Storytelling ist demnach die Kunst, einerseits Handlungen und Erfahrungen der Vergangenheit wiederzugeben, andererseits zeitunabhängige Ereignisse – ob real oder fiktiv – zu erzählen. In beiden Konzepten erfahren Rezipienten, wie Menschen in bestimmten Umständen agieren. Mit beiden Konzepten können Menschen aus der »Geschichte« und »Geschichten« lernen.

Geschichte des Storytellings

Die Geschichte des Geschichtenerzählens beginnt wahrscheinlich vor mehr als 40.800 Jahren. So alt ist die älteste Zeichnung der Welt: die rote Scheibe von La Castillo.

Mit der Entdeckung dieser Höhlenzeichnung im Juni 2012 gelang den britischen Forschern Alistair Pike und Paul Pettitt zusammen mit ihrem spanischen Wissenschaftsteam eine Sensation. In mühevoller Kleinarbeit analysierten sie Kalkschichten und Tropfsteine in elf Höhlen, die 50 steinzeitliche Gemälde bedeckten.
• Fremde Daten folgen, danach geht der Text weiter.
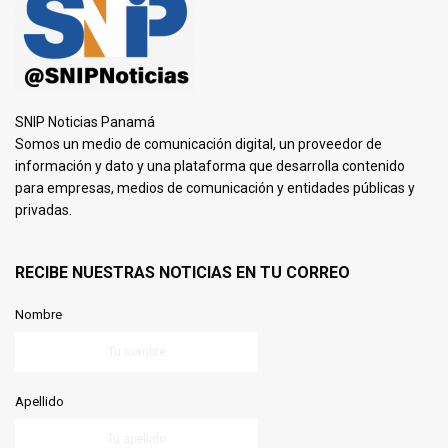
SNIP Noticias Panamá
Somos un medio de comunicación digital, un proveedor de
información y dato y una plataforma que desarrolla contenido
para empresas, medios de comunicación y entidades públicas y
privadas.
RECIBE NUESTRAS NOTICIAS EN TU CORREO
Nombre
Apellido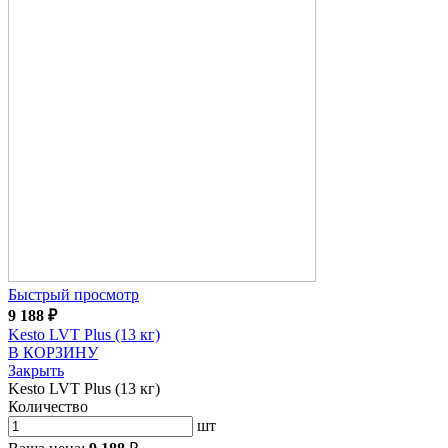
Быстрый просмотр
9 188
₽
Kesto LVT Plus (13 кг)
В КОРЗИНУ
Закрыть
Kesto LVT Plus (13 кг)
Количество
шт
Mithilfe der Uran-Thorium-Methode gelang es ihnen, das Alter dieser Zeichnungen genau zu datieren. Die bis zu dieser Entdeckung bekanntesten Höhlenbilder im französischen Chauvet mit ihren zahlreichen Tier- und Menschdarstellungen sind 4000 Jahre jünger. Pike und Pettitt hatten die älteste Zeichnung der Menschheit entdeckt.

Abgebildet ist eine rote Scheibe, umgeben von anderen Scheiben und etwa 40 Abbildungen von Händen. Prähistoriker fragen sich seit ihrer Entdeckung, wer genau diese Steinzeitkünstler waren. Waren es die ersten Vertreter des Homo sapiens? Oder waren es Neandertaler, die uns hier ein Zeichen ihrer Existenz hinterließen?

Wer auch immer die Schöpfer der roten Scheibe waren, die Zeichnungen dienten einem bestimmten Zweck. Paläoanthropologen gehen dabei von zwei Deutungen aus: Höhlenmalerei diente entweder als religiöses Instrument und Ausdruck von Schamanismus. Die Zeichnungen könnten daher Markierungen heiliger Stätten sein. Oder es sind künstlerische Interpretationen: Höhlengemälde als Symbolsprache und Traumdeutung – und als Erzählungen.